3. Expense Ratio Evaluation - The expense ratio quantifies the percentage of your investment allocated to fund management. Lower expense ratios translate to higher take-home returns for investors. Therefore, it’s advisable to opt for funds with lower expense ratios to maximise your returns.
4. Financial Metrics Assessment - Several financial parameters, such as standard deviation, Sharpe ratio, alpha and beta offer insights into a fund’s performance and risk profile. Higher standard deviation and beta values indicate greater risk, while a higher Sharpe ratio signifies superior risk-adjusted returns.
5. Fund Manager Proficiency - The fund manager plays a pivotal role in managing your investments. It’s essential to evaluate the manager’s competence and experience in selecting the right stocks and constructing a robust portfolio.
6. SIP or Lump Sum - When contemplating ELSS investments, consider whether you prefer a systematic investment plan (SIP) or a lump sum approach. SIP involves regular – typically monthly – investments, enabling cost averaging. It results in acquiring more units when the market is down and fewer units when it’s up. Alternatively, lump sum investments involve a substantial one-time investment.
In general, SIPs are favoured for their cost averaging benefits. They provide investors with a more balanced approach to market volatility. However, if you possess surplus funds, lump sum investments are also an option.
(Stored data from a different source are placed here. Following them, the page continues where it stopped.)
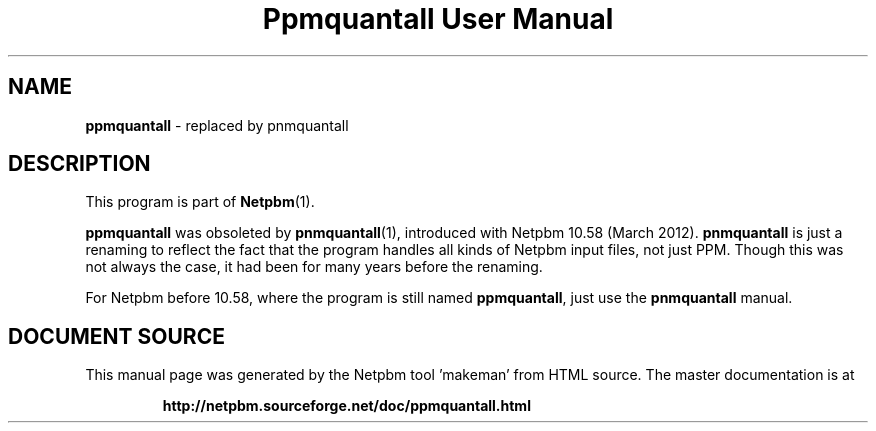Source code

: \
.\" This man page was generated by the Netpbm tool 'makeman' from HTML source.
.\" Do not hand-hack it!  If you have bug fixes or improvements, please find
.\" the corresponding HTML page on the Netpbm website, generate a patch
.\" against that, and send it to the Netpbm maintainer.
.TH "Ppmquantall User Manual" 0 "05 March 2012" "netpbm documentation"

.SH NAME

\fBppmquantall\fP - replaced by pnmquantall


.SH DESCRIPTION
.PP
This program is part of
.BR "Netpbm" (1)\c
\&.
.PP
\fBppmquantall\fP was obsoleted by
.BR "\fBpnmquantall\fP" (1)\c
\&, introduced with Netpbm 10.58
(March 2012).  \fBpnmquantall\fP is just a renaming to reflect the fact
that the program handles all kinds of Netpbm input files, not just
PPM.  Though this was not always the case, it had been for many years
before the renaming.
.PP
For Netpbm before 10.58, where the program is still named
\fBppmquantall\fP, just use the \fBpnmquantall\fP manual.
.SH DOCUMENT SOURCE
This manual page was generated by the Netpbm tool 'makeman' from HTML
source.  The master documentation is at
.IP
.B http://netpbm.sourceforge.net/doc/ppmquantall.html
.PP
Your choice should align with your financial goals and risk tolerance.
Conclusion
When it comes to choosing between the old and new tax regimes, the utility of ELSS funds is firmly established in the former. However, if you are inclined towards the new regime, don’t hastily dismiss ELSS without a second thought. If you already have a substantial investment in ELSS funds, it’s prudent to remain invested as long as the funds continue to perform well. For those seeking fresh investment opportunities, it’s advisable to evaluate ELSS funds just like any other mutual fund category. Their historical track record of strong performance speaks for itself. Furthermore, investors who might be inclined to make impulsive selling decisions can use ELSS funds as a hedge against their behaviour, benefitting from the stability they offer in the investment landscape.